Gregory Y H Lip, Jonathan L Halperin
American Journal of Medicine 2010, 123 (6): 484-8
20569748
Risk factors for stroke and thromboembolism in patients with atrial fibrillation used in current risk stratification schema are derived largely from analyses of clinical trial cohorts, and the available data depend on the comprehensiveness of trial reports and whether specific risk factors were sought. The most commonly used schema is the Cardiac failure, Hypertension, Age, Diabetes, Stroke [Doubled] (CHADS(2)) score. Although simple and well validated, some limitations of CHADS(2) this schema are apparent. A more recent approach to risk stratification of patients with nonvalvular atrial fibrillation defines "major (definitive)" risk factors (eg, previous stroke/transient ischemic attack and age> or =75 years) and "clinically relevant non-major" risk factors (eg, heart failure, hypertension, diabetes, female gender, age 65-75 years, and atherosclerotic vascular disease). This scheme can be expressed as an acronym, CHA(2)DS(2)-VASc, denoting Cardiac failure or dysfunction, Hypertension, Age> or =75 [Doubled], Diabetes, Stroke [Doubled]-Vascular disease, Age 65-74, and Sex category [Female]), whereby 2 points are assigned for a history of stroke or age 75 years or more and 1 point each is assigned for age 65 to 74 years, a history of hypertension, diabetes, cardiac failure, and vascular disease.

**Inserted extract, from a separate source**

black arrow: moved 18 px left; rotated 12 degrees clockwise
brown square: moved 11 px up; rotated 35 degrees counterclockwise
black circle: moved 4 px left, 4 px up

Patients with 1 definitive risk factor or a patient with a CHA(2)DS(2)-VASc score of 1 or more could be considered for oral anticoagulation, but a patient with a CHA(2)DS(2)-VASc score of 0 is truly low risk and could be managed with no antithrombotic therapy. This would simplify our approach to thromboprophylaxis in patients with atrial fibrillation.